→ What you have to do:
Using only the entries below, copy exactly the lines that begin at the one with "[30:28] gonna assume" and end at the one with "the azureiotsuite.com site][lnk-permissions]", both included. Drop the pictures.

★ ★ ★ ★

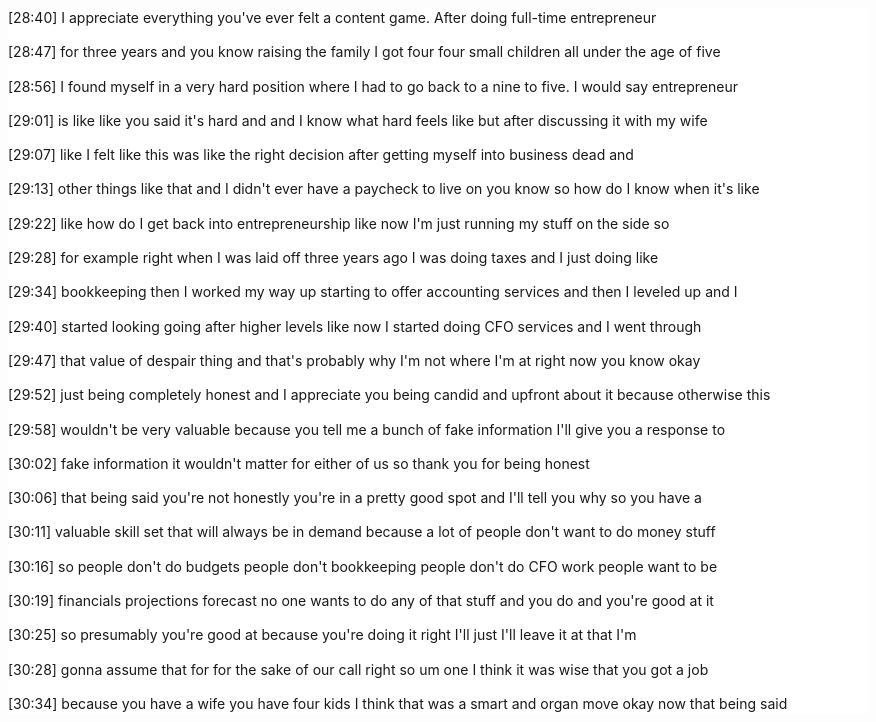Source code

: [28:40] I appreciate everything you've ever felt a content game. After doing full-time entrepreneur

[28:47] for three years and you know raising the family I got four four small children all under the age of five

[28:56] I found myself in a very hard position where I had to go back to a nine to five. I would say entrepreneur

[29:01] is like like you said it's hard and and I know what hard feels like but after discussing it with my wife

[29:07] like I felt like this was like the right decision after getting myself into business dead and

[29:13] other things like that and I didn't ever have a paycheck to live on you know so how do I know when it's like

[29:22] like how do I get back into entrepreneurship like now I'm just running my stuff on the side so

[29:28] for example right when I was laid off three years ago I was doing taxes and I just doing like

[29:34] bookkeeping then I worked my way up starting to offer accounting services and then I leveled up and I

[29:40] started looking going after higher levels like now I started doing CFO services and I went through

[29:47] that value of despair thing and that's probably why I'm not where I'm at right now you know okay

[29:52] just being completely honest and I appreciate you being candid and upfront about it because otherwise this

[29:58] wouldn't be very valuable because you tell me a bunch of fake information I'll give you a response to

[30:02] fake information it wouldn't matter for either of us so thank you for being honest

[30:06] that being said you're not honestly you're in a pretty good spot and I'll tell you why so you have a

[30:11] valuable skill set that will always be in demand because a lot of people don't want to do money stuff

[30:16] so people don't do budgets people don't bookkeeping people don't do CFO work people want to be

[30:19] financials projections forecast no one wants to do any of that stuff and you do and you're good at it

[30:25] so presumably you're good at because you're doing it right I'll just I'll leave it at that I'm

[30:28] gonna assume that for for the sake of our call right so um one I think it was wise that you got a job

[30:34] because you have a wife you have four kids I think that was a smart and organ move okay now that being said
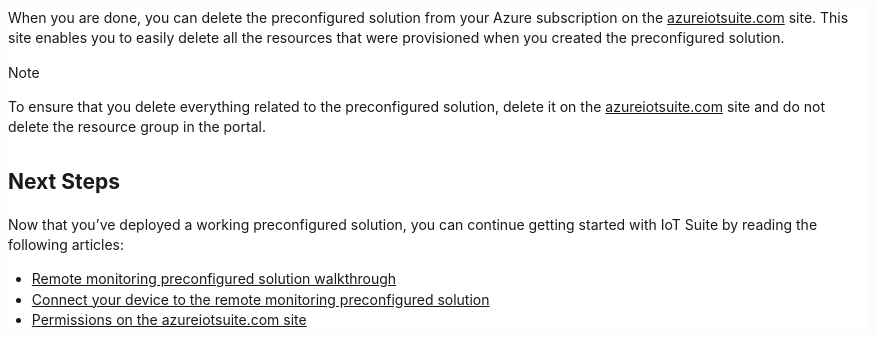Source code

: When you are done, you can delete the preconfigured solution from your Azure subscription on the [azureiotsuite.com][lnk-azureiotsuite] site. This site enables you to easily delete all the resources that were provisioned when you created the preconfigured solution.

> [!NOTE]
> To ensure that you delete everything related to the preconfigured solution, delete it on the [azureiotsuite.com][lnk-azureiotsuite] site and do not delete the resource group in the portal.

## Next Steps

Now that you’ve deployed a working preconfigured solution, you can continue getting started with IoT Suite by reading the following articles:

* [Remote monitoring preconfigured solution walkthrough][lnk-rm-walkthrough]
* [Connect your device to the remote monitoring preconfigured solution][lnk-connect-rm]
* [Permissions on the azureiotsuite.com site][lnk-permissions]

[img-launch-solution]: media/iot-suite-v1-getstarted-preconfigured-solutions/launch.png
[img-dashboard]: media/iot-suite-v1-getstarted-preconfigured-solutions/dashboard.png
[img-menu]: media/iot-suite-v1-getstarted-preconfigured-solutions/menu.png
[img-devicelist]: media/iot-suite-v1-getstarted-preconfigured-solutions/devicelist.png
[img-alarms]: media/iot-suite-v1-getstarted-preconfigured-solutions/alarms.png
[img-devicedetails]: media/iot-suite-v1-getstarted-preconfigured-solutions/devicedetails.png
[img-devicecommands]: media/iot-suite-v1-getstarted-preconfigured-solutions/devicecommands.png
[img-pingcommand]: media/iot-suite-v1-getstarted-preconfigured-solutions/pingcommand.png
[img-adddevice]: media/iot-suite-v1-getstarted-preconfigured-solutions/adddevice.png
[img-addnew]: media/iot-suite-v1-getstarted-preconfigured-solutions/addnew.png
[img-definedevice]: media/iot-suite-v1-getstarted-preconfigured-solutions/definedevice.png
[img-runningnew]: media/iot-suite-v1-getstarted-preconfigured-solutions/runningnew.png
[img-runningnew-2]: media/iot-suite-v1-getstarted-preconfigured-solutions/runningnew2.png
[img-rules]: media/iot-suite-v1-getstarted-preconfigured-solutions/rules.png
[img-adddevicerule]: media/iot-suite-v1-getstarted-preconfigured-solutions/addrule.png
[img-adddevicerule2]: media/iot-suite-v1-getstarted-preconfigured-solutions/addrule2.png
[img-adddevicerule3]: media/iot-suite-v1-getstarted-preconfigured-solutions/addrule3.png
[img-adddevicerule4]: media/iot-suite-v1-getstarted-preconfigured-solutions/addrule4.png
[img-actions]: media/iot-suite-v1-getstarted-preconfigured-solutions/actions.png
[img-portal]: media/iot-suite-v1-getstarted-preconfigured-solutions/portal.png
[img-disable]: media/iot-suite-v1-getstarted-preconfigured-solutions/solutionportal_08.png
[img-columneditor]: media/iot-suite-v1-getstarted-preconfigured-solutions/columneditor.png
[img-startimageedit]: media/iot-suite-v1-getstarted-preconfigured-solutions/imagedit1.png
[img-imageedit]: media/iot-suite-v1-getstarted-preconfigured-solutions/imagedit2.png
[img-editfiltericon]: media/iot-suite-v1-getstarted-preconfigured-solutions/editfiltericon.png
[img-filtereditor]: media/iot-suite-v1-getstarted-preconfigured-solutions/filtereditor.png
[img-filterelist]: media/iot-suite-v1-getstarted-preconfigured-solutions/filteredlist.png
[img-savefilter]: media/iot-suite-v1-getstarted-preconfigured-solutions/savefilter.png
[img-openfilter]:  media/iot-suite-v1-getstarted-preconfigured-solutions/openfilter.png
[img-unhealthy-filter]: media/iot-suite-v1-getstarted-preconfigured-solutions/unhealthyfilter.png
[img-filtered-unhealthy-list]: media/iot-suite-v1-getstarted-preconfigured-solutions/unhealthylist.png
[img-change-interval]: media/iot-suite-v1-getstarted-preconfigured-solutions/changeinterval.png
[img-old-firmware]: media/iot-suite-v1-getstarted-preconfigured-solutions/noticeold.png
[img-old-filter]: media/iot-suite-v1-getstarted-preconfigured-solutions/oldfilter.png
[img-filtered-old-list]: media/iot-suite-v1-getstarted-preconfigured-solutions/oldlist.png
[img-method-update]: media/iot-suite-v1-getstarted-preconfigured-solutions/methodupdate.png
[img-update-1]: media/iot-suite-v1-getstarted-preconfigured-solutions/jobupdate1.png
[img-update-2]: media/iot-suite-v1-getstarted-preconfigured-solutions/jobupdate2.png
[img-update-3]: media/iot-suite-v1-getstarted-preconfigured-solutions/jobupdate3.png
[img-updated]: media/iot-suite-v1-getstarted-preconfigured-solutions/updated.png
[img-healthy]: media/iot-suite-v1-getstarted-preconfigured-solutions/healthy.png

[lnk_free_trial]: http://azure.microsoft.com/pricing/free-trial/
[lnk-preconfigured-solutions]: iot-suite-v1-what-are-preconfigured-solutions.md
[lnk-azureiotsuite]: https://www.azureiotsuite.com
[lnk-logic-apps]: https://azure.microsoft.com/documentation/services/app-service/logic/
[lnk-portal]: http://portal.azure.com/
[lnk-rmgithub]: https://github.com/Azure/azure-iot-remote-monitoring
[lnk-logicapptutorial]: iot-suite-v1-logic-apps-tutorial.md
[lnk-rm-walkthrough]: iot-suite-v1-remote-monitoring-sample-walkthrough.md
[lnk-connect-rm]: iot-suite-v1-connecting-devices.md
[lnk-permissions]: iot-suite-v1-permissions.md
[lnk-c2d-guidance]: ../iot-hub/iot-hub-devguide-c2d-guidance.md
[lnk-faq]: iot-suite-v1-faq.md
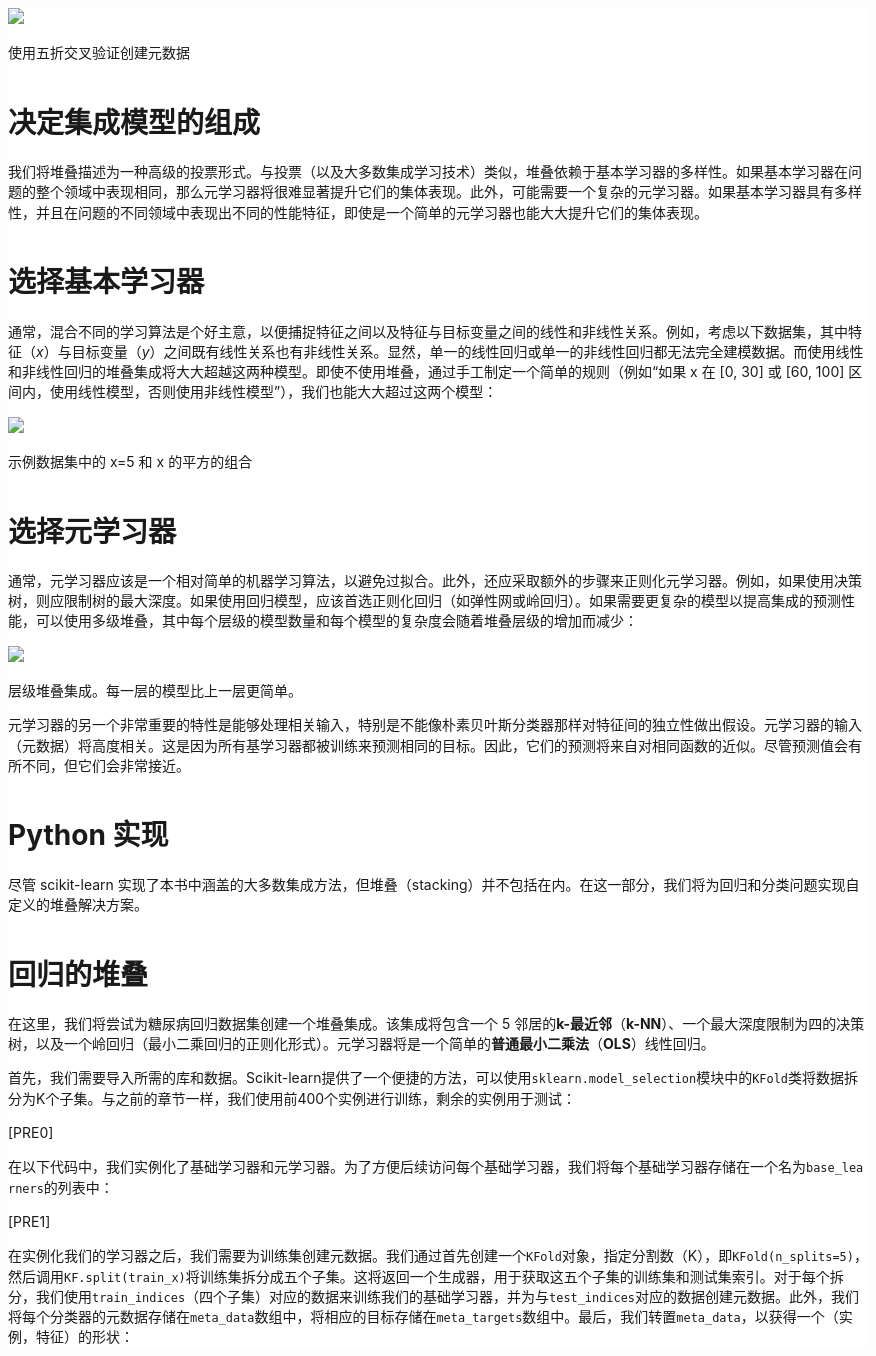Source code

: ![](img/63d4726b-b178-4827-aadd-36539dd7fe8d.png)

使用五折交叉验证创建元数据

# 决定集成模型的组成

我们将堆叠描述为一种高级的投票形式。与投票（以及大多数集成学习技术）类似，堆叠依赖于基本学习器的多样性。如果基本学习器在问题的整个领域中表现相同，那么元学习器将很难显著提升它们的集体表现。此外，可能需要一个复杂的元学习器。如果基本学习器具有多样性，并且在问题的不同领域中表现出不同的性能特征，即使是一个简单的元学习器也能大大提升它们的集体表现。

# 选择基本学习器

通常，混合不同的学习算法是个好主意，以便捕捉特征之间以及特征与目标变量之间的线性和非线性关系。例如，考虑以下数据集，其中特征（*x*）与目标变量（*y*）之间既有线性关系也有非线性关系。显然，单一的线性回归或单一的非线性回归都无法完全建模数据。而使用线性和非线性回归的堆叠集成将大大超越这两种模型。即使不使用堆叠，通过手工制定一个简单的规则（例如“如果 x 在 [0, 30] 或 [60, 100] 区间内，使用线性模型，否则使用非线性模型”），我们也能大大超过这两个模型：

![](img/5e1ab97e-f28c-4e60-b92a-d9550621d653.png)

示例数据集中的 x=5 和 x 的平方的组合

# 选择元学习器

通常，元学习器应该是一个相对简单的机器学习算法，以避免过拟合。此外，还应采取额外的步骤来正则化元学习器。例如，如果使用决策树，则应限制树的最大深度。如果使用回归模型，应该首选正则化回归（如弹性网或岭回归）。如果需要更复杂的模型以提高集成的预测性能，可以使用多级堆叠，其中每个层级的模型数量和每个模型的复杂度会随着堆叠层级的增加而减少：

![](img/7206e732-7010-4481-a15a-9667fd20e787.png)

层级堆叠集成。每一层的模型比上一层更简单。

元学习器的另一个非常重要的特性是能够处理相关输入，特别是不能像朴素贝叶斯分类器那样对特征间的独立性做出假设。元学习器的输入（元数据）将高度相关。这是因为所有基学习器都被训练来预测相同的目标。因此，它们的预测将来自对相同函数的近似。尽管预测值会有所不同，但它们会非常接近。

# Python 实现

尽管 scikit-learn 实现了本书中涵盖的大多数集成方法，但堆叠（stacking）并不包括在内。在这一部分，我们将为回归和分类问题实现自定义的堆叠解决方案。

# 回归的堆叠

在这里，我们将尝试为糖尿病回归数据集创建一个堆叠集成。该集成将包含一个 5 邻居的**k-最近邻**（**k-NN**）、一个最大深度限制为四的决策树，以及一个岭回归（最小二乘回归的正则化形式）。元学习器将是一个简单的**普通最小二乘法**（**OLS**）线性回归。

首先，我们需要导入所需的库和数据。Scikit-learn提供了一个便捷的方法，可以使用`sklearn.model_selection`模块中的`KFold`类将数据拆分为K个子集。与之前的章节一样，我们使用前400个实例进行训练，剩余的实例用于测试：

[PRE0]

在以下代码中，我们实例化了基础学习器和元学习器。为了方便后续访问每个基础学习器，我们将每个基础学习器存储在一个名为`base_learners`的列表中：

[PRE1]

在实例化我们的学习器之后，我们需要为训练集创建元数据。我们通过首先创建一个`KFold`对象，指定分割数（K），即`KFold(n_splits=5)`，然后调用`KF.split(train_x)`将训练集拆分成五个子集。这将返回一个生成器，用于获取这五个子集的训练集和测试集索引。对于每个拆分，我们使用`train_indices`（四个子集）对应的数据来训练我们的基础学习器，并为与`test_indices`对应的数据创建元数据。此外，我们将每个分类器的元数据存储在`meta_data`数组中，将相应的目标存储在`meta_targets`数组中。最后，我们转置`meta_data`，以获得一个（实例，特征）的形状：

★ ★ ★ ★

→ Result of the exercise:
[30:28] gonna assume that for for the sake of our call right so um one I think it was wise that you got a job

[30:34] because you have a wife you have four kids I think that was a smart and organ move okay now that being said
Source code

: When you are done, you can delete the preconfigured solution from your Azure subscription on the [azureiotsuite.com][lnk-azureiotsuite] site. This site enables you to easily delete all the resources that were provisioned when you created the preconfigured solution.

> [!NOTE]
> To ensure that you delete everything related to the preconfigured solution, delete it on the [azureiotsuite.com][lnk-azureiotsuite] site and do not delete the resource group in the portal.

## Next Steps

Now that you’ve deployed a working preconfigured solution, you can continue getting started with IoT Suite by reading the following articles:

* [Remote monitoring preconfigured solution walkthrough][lnk-rm-walkthrough]
* [Connect your device to the remote monitoring preconfigured solution][lnk-connect-rm]
* [Permissions on the azureiotsuite.com site][lnk-permissions]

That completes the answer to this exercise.